Response Rate Optimization:

Response rate is the key metric. Higher response rate = more valuable data. Techniques:

  1. Timing optimization: Don’t show the poll in the first 10 seconds (viewer hasn’t engaged yet) or last 10 seconds (about to leave). Sweet spot: 30-60% through the video.

  2. Visual treatment:

    • Semi-transparent overlay on the bottom third — doesn’t block content
    • Subtle entrance animation (slide up) to catch attention without being jarring
    • Auto-dismiss after 15 seconds if no interaction (don’t annoy the viewer)
    • Show a small “1 question” teaser 3 seconds before the full poll appears
  3. Social proof: Show “X people have voted” before the user votes. This creates a bandwagon effect.

  4. Post-vote reward: After voting, show the results with a satisfying animation. This trains users that voting has an immediate payoff.

  5. A/B testing framework:

    • Each poll can define sample_pct and targeting variants
    • Hash(user_id + poll_id) % 100 determines the A/B bucket (deterministic, consistent across devices)
    • Test variables: trigger time, display duration, visual treatment, question wording
    • Track response rate per variant, compute statistical significance (chi-squared test), auto-promote the winning variant

Engagement Metrics Pipeline:

Poll rendered (impression event) → Kafka
User interacts (vote event)     → Kafka
User dismisses (dismiss event)  → Kafka
Video continues past poll        → Kafka

All events → ClickHouse → Materialized views:
  - response_rate = votes / impressions
  - dismiss_rate = dismissals / impressions
  - completion_impact = avg(watch_time_with_poll) vs avg(watch_time_without_poll)

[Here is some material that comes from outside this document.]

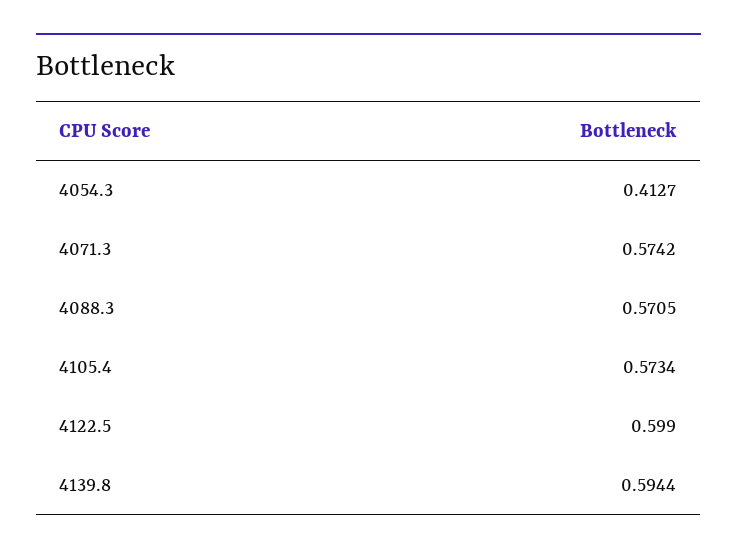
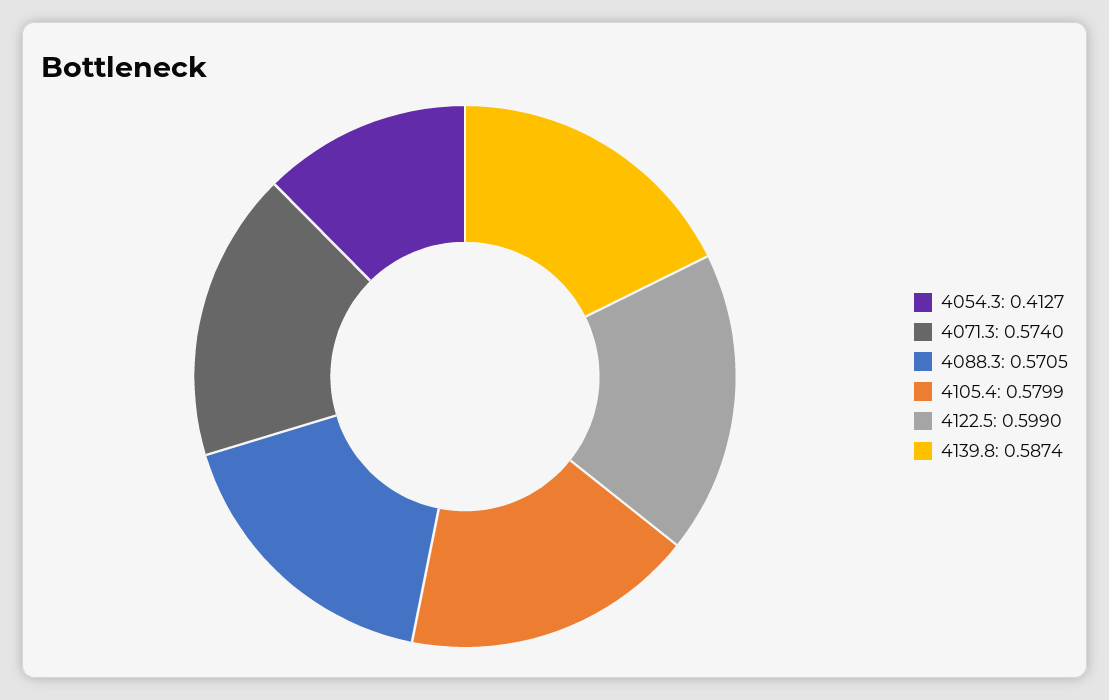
4071.3: 0.5742 -> 0.574
4105.4: 0.5734 -> 0.5799
4139.8: 0.5944 -> 0.5874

Deep Dive 3: Integration with Ads System & Advertiser Surveys

The Problem: YouTube’s ad system is a multi-billion dollar revenue engine. Advertiser surveys (Brand Lift studies) must integrate seamlessly without disrupting ad delivery, frequency capping, or revenue optimization.

Advertiser Survey Flow:

  1. Advertiser creates a Brand Lift campaign: “Did you see an ad for Product X in the last 7 days?”
  2. System identifies two groups: exposed (saw the ad) and control (didn’t see the ad)
  3. Both groups see the same survey → difference in responses = brand lift

Integration Architecture:

Ad Server → "User U saw Ad A at time T"
                    ↓
            Exposure Log (BigQuery)
                    ↓
Survey Targeting Service:
  - For Brand Lift: select exposed + control users
  - For creator polls: use creator-defined targeting
  - For YouTube research: random sampling
                    ↓
Poll Read Service → includes survey in video polls

Key Integration Constraints:

  • Frequency capping: A user should see at most 1 survey per session (every 7 days). This is enforced by the Poll Read Service checking last_survey_shown:{viewer_id} in Redis.
  • Ad pod conflict: Don’t show a survey during an ad break. The player SDK coordinates with the ad SDK to avoid overlapping UI elements.
  • Revenue priority: If showing a survey would displace a paid ad, the ad wins. Surveys are lower priority in the ad auction.
  • Control group integrity: Control group users must never see the ad. The ad server and survey system share an exclusion list.
  • Statistical rigor: Brand Lift surveys require minimum sample sizes (typically 2,000 exposed + 2,000 control) for statistical significance. The system tracks sample sizes and stops collecting once significance is achieved (sequential testing).

7. Extensions (2 min)

  • Multi-language support: Auto-translate poll questions based on viewer locale using a translation service, with creator approval for machine translations before they go live. Store translations as a JSONB map in the polls table.
  • Polls in live streams: For live/premiere content, enable real-time polls that creators can trigger from their dashboard. Uses WebSocket push instead of pre-fetch. Results update in real time for all viewers simultaneously (a shared social experience).
  • Gamification & rewards: Award viewers points/badges for participating in polls. Track streaks (voted in 5 polls this week). Drives habitual engagement with surveys and increases long-term response rates.
  • Content-aware poll suggestions: Use ML to analyze the video content (transcript, visual segments) and suggest relevant poll questions to the creator. “Your video mentions 3 products — want to ask viewers which they prefer?”
  • Cross-video poll campaigns: Allow creators to run a poll campaign across multiple videos (same question, aggregated results). Useful for ongoing audience feedback like “What series should I start next?” with responses collected over a month of uploads.